===== Material to process
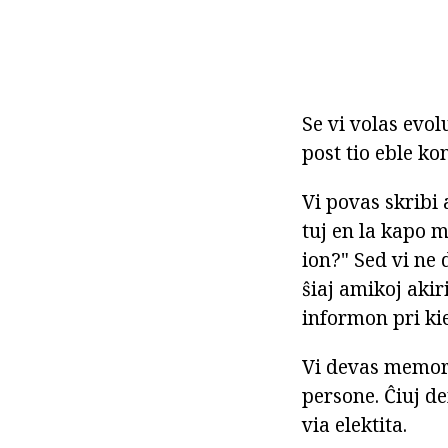
Se vi volas evol
post tio eble k
Vi povas skribi a
tuj en la kapo m
ion?" Sed vi ne 
ŝiaj amikoj akiri
informon pri kie
Vi devas memori,
persone. Ĉiuj de
via elektita.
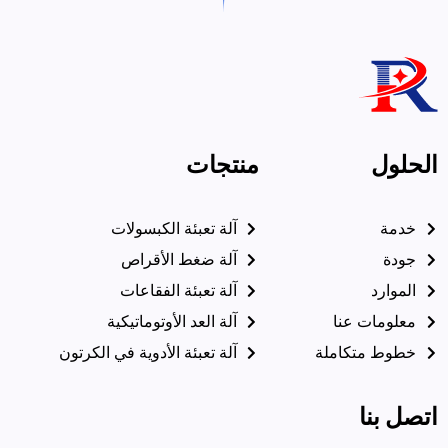
الحلول
منتجات
خدمة
آلة تعبئة الكبسولات
جودة
آلة ضغط الأقراص
الموارد
آلة تعبئة الفقاعات
معلومات عنا
آلة العد الأوتوماتيكية
خطوط متكاملة
آلة تعبئة الأدوية في الكرتون
اتصل بنا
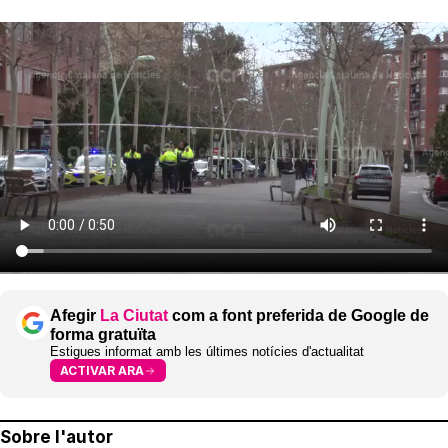
Afegir
La Ciutat
com a font preferida de Google de
forma gratuïta
Estigues informat amb les últimes notícies d'actualitat
ACTIVAR ARA
Sobre l'autor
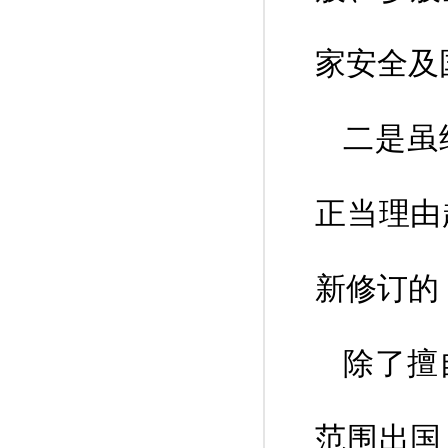
家安全及
二是虽
正当理由
新修订的
除了擅
范围出国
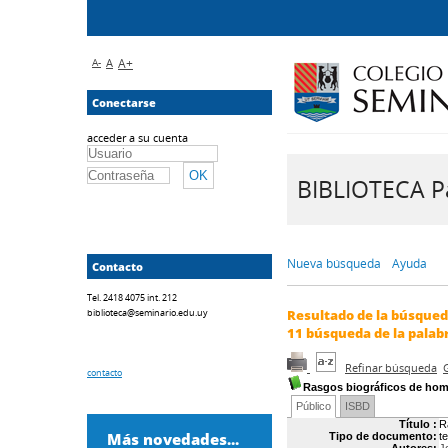
A-
A
A+
Conectarse
acceder a su cuenta
BIBLIOTECA Pa
Nueva búsqueda
Ayuda
Contacto
Tel. 2418 4075 int. 212
biblioteca@seminario.edu.uy
Resultado de la búsque
11
búsqueda de la palab
Refinar búsqueda
contacto
Rasgos biográficos de homb
Público
ISBD
Título :
R
Más novedades...
Tipo de documento:
t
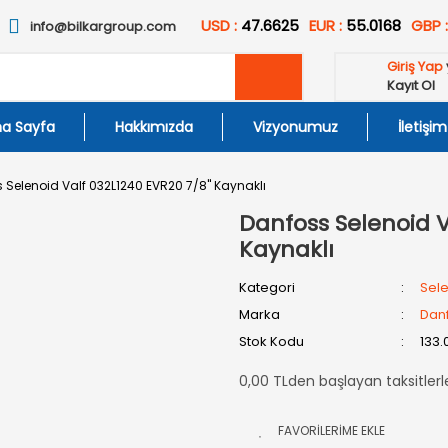
USD :
47.6625
EUR :
55.0168
GBP 
info@bilkargroup.com
Giriş Yap
Kayıt Ol
a Sayfa
Hakkımızda
Vizyonumuz
İletişim
 Selenoid Valf 032L1240 EVR20 7/8'' Kaynaklı
Danfoss Selenoid Va
Kaynaklı
Kategori
Sele
Marka
Dan
Stok Kodu
133.
0,00 TLden başlayan taksitlerl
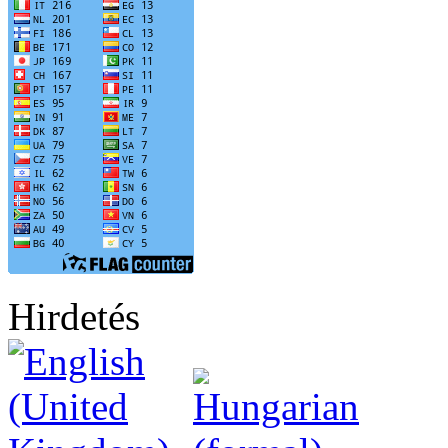
Hirdetés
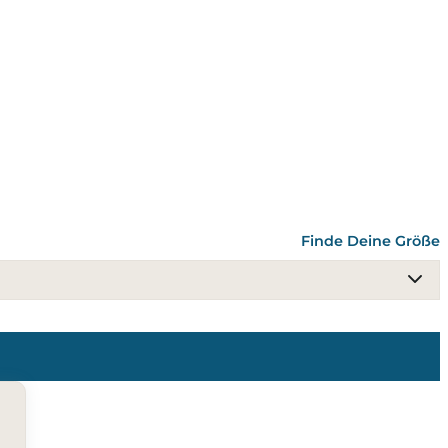
Finde Deine Größe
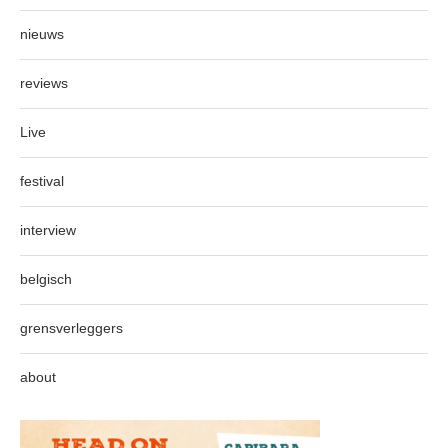
nieuws
reviews
Live
festival
interview
belgisch
grensverleggers
about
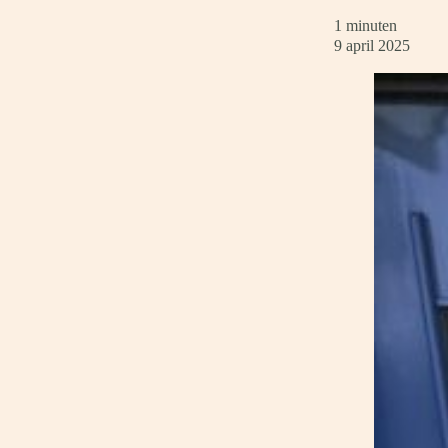
1 minuten
9 april 2025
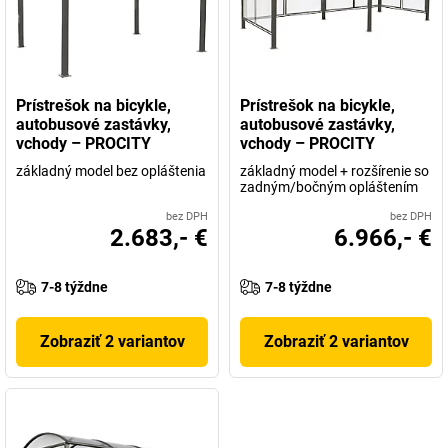
Prístrešok na bicykle,
Prístrešok na bicykle,
autobusové zastávky,
autobusové zastávky,
vchody – PROCITY
vchody – PROCITY
základný model bez opláštenia
základný model + rozšírenie so
zadným/bočným opláštením
bez DPH
bez DPH
2.683,- €
6.966,- €
7-8 týždne
7-8 týždne
Zobraziť 2 variantov
Zobraziť 2 variantov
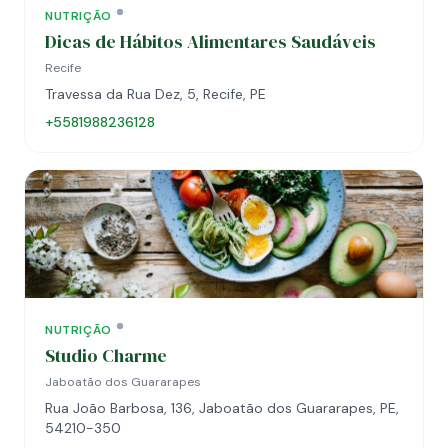
NUTRIÇÃO
Dicas de Hábitos Alimentares Saudáveis
Recife
Travessa da Rua Dez, 5, Recife, PE
+5581988236128
NUTRIÇÃO
Studio Charme
Jaboatão dos Guararapes
Rua João Barbosa, 136, Jaboatão dos Guararapes, PE,
54210-350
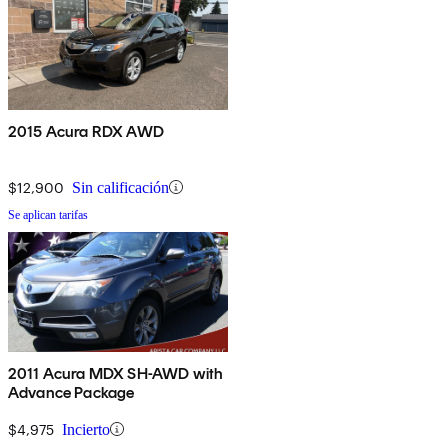
2015 Acura RDX AWD
$12,900
Sin calificación
Se aplican tarifas
2011 Acura MDX SH-AWD with
Advance Package
$4,975
Incierto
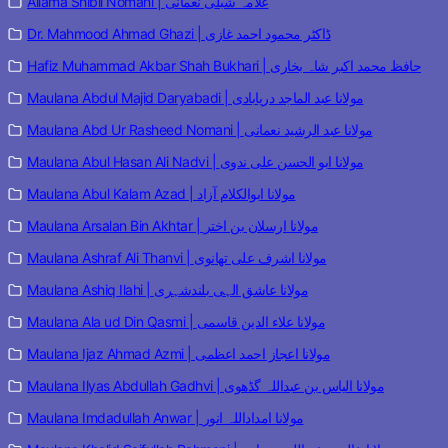
Allama Shibli Nomani | علامہ شبلی نعمانی
Dr. Mahmood Ahmad Ghazi | ڈاکٹر محمود احمد غازی
Hafiz Muhammad Akbar Shah Bukhari | حافظ محمد اکبر شاہ بخاری
Maulana Abdul Majid Daryabadi | مولانا عبد الماجد دریابادی
Maulana Abd Ur Rasheed Nomani | مولانا عبد الرشید نعمانی
Maulana Abul Hasan Ali Nadvi | مولانا ابو الحسن علی ندوی
Maulana Abul Kalam Azad | مولانا ابوالکلام آزاد
Maulana Arsalan Bin Akhtar | مولانا ارسلان بن اختر
Maulana Ashraf Ali Thanvi | مولانا اشرف علی تھانوی
Maulana Ashiq Ilahi | مولانا عاشق الہی بلندشہری
Maulana Ala ud Din Qasmi | مولانا علاء الدین قاسمی
Maulana Ijaz Ahmad Azmi | مولانا اعجاز احمد اعظمی
Maulana Ilyas Abdullah Gadhvi | مولانا الیاس بن عبداللہ گڈھوی
Maulana Imdadullah Anwar | مولانا امداداللہ انور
==========
--- Assigned task ---
Write out only those lines of the entries that lie between the line containing "Maulana Ala ud" and the last line, inclusive, reproducing them exactly.

--- Task response ---
Maulana Ala ud Din Qasmi | مولانا علاء الدین قاسمی
Maulana Ijaz Ahmad Azmi | مولانا اعجاز احمد اعظمی
Maulana Ilyas Abdullah Gadhvi | مولانا الیاس بن عبداللہ گڈھوی
Maulana Imdadullah Anwar | مولانا امداداللہ انور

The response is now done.